I'm not a fan of Isaac, having despised several of his earlier movies ("Inside Llewyn Davis," "A Most Violent Year," and "Ex Machina"), but I've been very impressed with Christian Bale's work over the last decade ("The Big Short," "American Hustle," "The Fighter," and his three Batman movies). As for LeBon, I liked her work in "The Walk" and "The 100-Foot Journey," but those were small supporting roles, and here she's thrust into the middle of the romance and the action.

"The Promise" was written and directed by Terry George, who made a much better movie about genocide in 2004 called "Hotel Rwanda," starring Don Cheadle in a career performance as a hotel manager trying to save lives while the Hutu militia killed thousands of Tutsi refugees in Rwanda. There's no romantic angle to that, and there shouldn't have been one in this. Because of George's attention to the love triangle, he takes too long to get to the far-more-compelling story of Armenians being forcibly removed from their homes and marched into the country to be killed. It’s the kind of movie where one of the top ten characters dies, and it’s made out to be sadder than an entire village being wiped out.

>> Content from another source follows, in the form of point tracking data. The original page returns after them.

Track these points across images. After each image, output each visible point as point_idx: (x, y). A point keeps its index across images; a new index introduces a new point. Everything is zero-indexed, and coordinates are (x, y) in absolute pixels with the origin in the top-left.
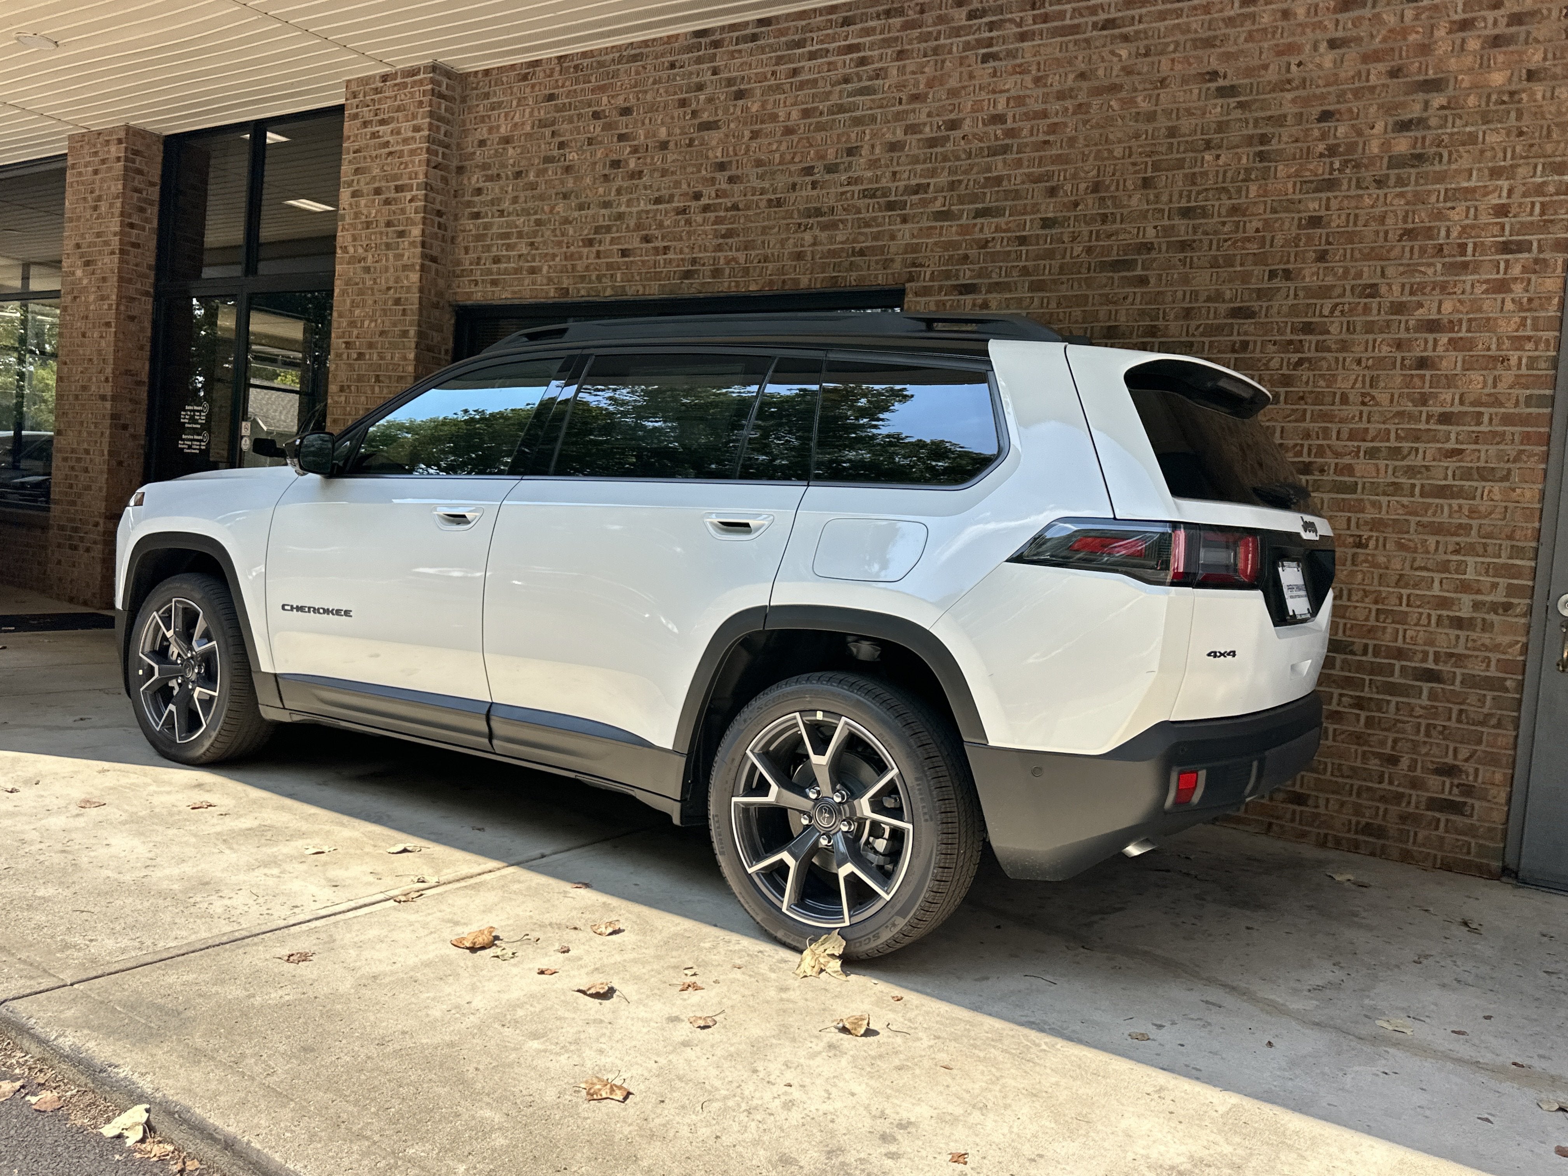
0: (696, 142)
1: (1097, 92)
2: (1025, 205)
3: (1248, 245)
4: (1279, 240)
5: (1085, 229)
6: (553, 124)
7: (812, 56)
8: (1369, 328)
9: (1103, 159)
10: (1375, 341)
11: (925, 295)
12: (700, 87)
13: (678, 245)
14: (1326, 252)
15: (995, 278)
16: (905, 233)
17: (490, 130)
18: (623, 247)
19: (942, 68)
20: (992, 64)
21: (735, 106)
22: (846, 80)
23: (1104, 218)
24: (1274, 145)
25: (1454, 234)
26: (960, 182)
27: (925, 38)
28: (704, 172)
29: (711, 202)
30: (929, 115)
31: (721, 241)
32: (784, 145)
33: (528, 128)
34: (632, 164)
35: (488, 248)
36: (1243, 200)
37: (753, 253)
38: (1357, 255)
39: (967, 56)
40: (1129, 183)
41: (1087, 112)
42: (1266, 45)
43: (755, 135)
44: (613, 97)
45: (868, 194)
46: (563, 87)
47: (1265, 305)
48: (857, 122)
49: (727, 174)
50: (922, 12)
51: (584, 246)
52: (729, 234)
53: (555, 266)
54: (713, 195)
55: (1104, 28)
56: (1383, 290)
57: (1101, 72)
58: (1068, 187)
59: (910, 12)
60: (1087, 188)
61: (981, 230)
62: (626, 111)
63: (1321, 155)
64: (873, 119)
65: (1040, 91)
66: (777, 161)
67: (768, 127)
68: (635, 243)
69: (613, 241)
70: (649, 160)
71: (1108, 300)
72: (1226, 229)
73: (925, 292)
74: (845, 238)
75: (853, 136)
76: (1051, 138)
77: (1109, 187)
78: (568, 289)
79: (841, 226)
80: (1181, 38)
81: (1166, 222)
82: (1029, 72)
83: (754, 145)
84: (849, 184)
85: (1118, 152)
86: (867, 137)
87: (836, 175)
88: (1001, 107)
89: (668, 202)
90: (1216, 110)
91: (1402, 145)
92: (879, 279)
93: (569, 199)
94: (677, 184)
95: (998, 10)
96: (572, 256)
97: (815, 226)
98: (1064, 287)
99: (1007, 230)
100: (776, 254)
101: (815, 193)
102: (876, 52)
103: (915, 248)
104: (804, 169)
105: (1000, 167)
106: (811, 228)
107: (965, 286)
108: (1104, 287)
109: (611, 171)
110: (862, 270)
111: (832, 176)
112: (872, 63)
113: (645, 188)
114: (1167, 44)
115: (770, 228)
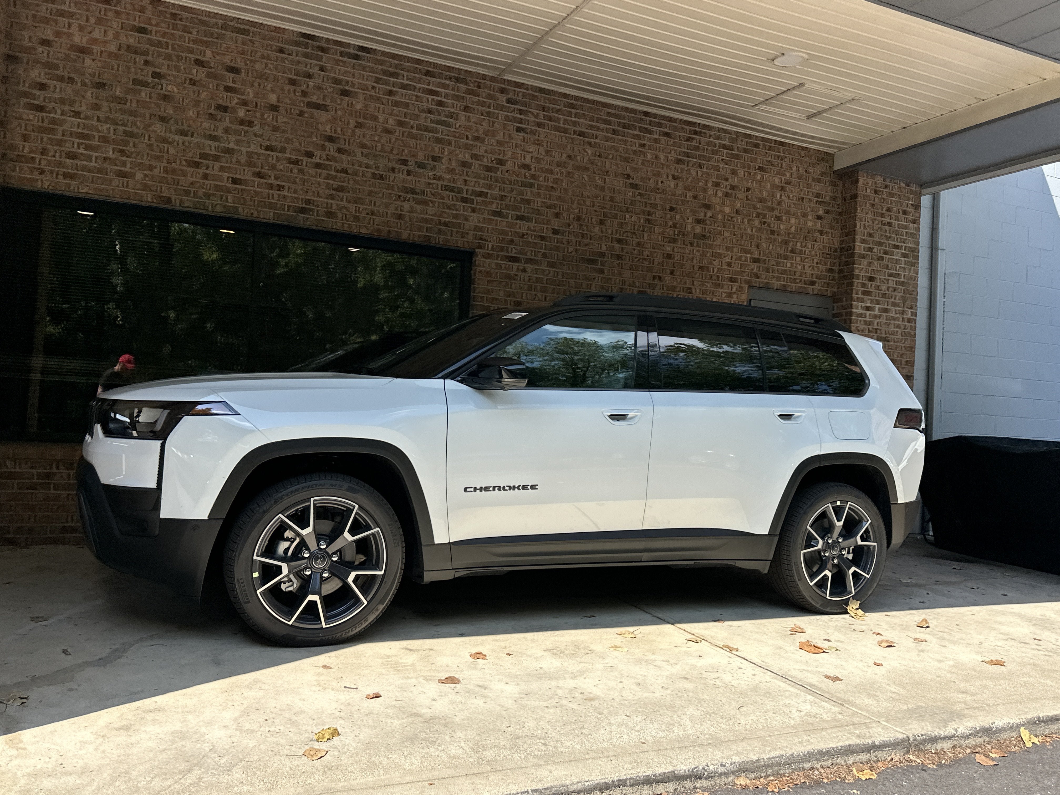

A side note: Last October, before the official release of "The Promise," when it had only been shown at three film festivals, IMDb had already received 86,000 ratings for the movie, most of them from outside the US. It turns out that there was an internet campaign to destroy the movie by Armenian Genocide deniers, who gave it a mere one star. That led to a counter-campaign by Armenians, who voted by the tens of thousands to give it ten stars. As of this week, the movie's rating on IMDb is around a 5, but it's not representative of people who have actually seen the movie -- the system was hijacked by activists who hadn't viewed it.

As for me, I give "The Promise" a 7 out of 10, despite its terrible title. "The Promise" referred to has to do with Michael's vow to his betrothed in his hometown, but that has very little to do with where the script takes us. Still, it's a story that hasn’t been told before in a film of this scale (with a budget of a hundred million dollars). I just wish it had concentrated more on the genocide, yet another piece of world history that we were never taught in school.